*** Exercise material

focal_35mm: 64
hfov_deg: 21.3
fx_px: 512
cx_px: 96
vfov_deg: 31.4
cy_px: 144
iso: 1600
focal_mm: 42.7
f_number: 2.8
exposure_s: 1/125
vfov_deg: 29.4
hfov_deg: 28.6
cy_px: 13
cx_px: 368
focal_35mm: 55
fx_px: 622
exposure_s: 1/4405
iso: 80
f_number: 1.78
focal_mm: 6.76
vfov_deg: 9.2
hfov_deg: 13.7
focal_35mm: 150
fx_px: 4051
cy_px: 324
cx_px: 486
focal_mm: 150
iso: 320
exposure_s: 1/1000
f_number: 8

******
*** Exercise material

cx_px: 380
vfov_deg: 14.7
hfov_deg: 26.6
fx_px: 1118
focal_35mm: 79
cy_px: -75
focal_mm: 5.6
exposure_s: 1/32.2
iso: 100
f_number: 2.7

******

> _What to work on_
Out of the listing above, reproduce exactly the lines from the one with "focal_35mm: 64" up to and including the one with "focal_mm: 6.76".

> _Worked solution_
focal_35mm: 64
hfov_deg: 21.3
fx_px: 512
cx_px: 96
vfov_deg: 31.4
cy_px: 144
iso: 1600
focal_mm: 42.7
f_number: 2.8
exposure_s: 1/125
vfov_deg: 29.4
hfov_deg: 28.6
cy_px: 13
cx_px: 368
focal_35mm: 55
fx_px: 622
exposure_s: 1/4405
iso: 80
f_number: 1.78
focal_mm: 6.76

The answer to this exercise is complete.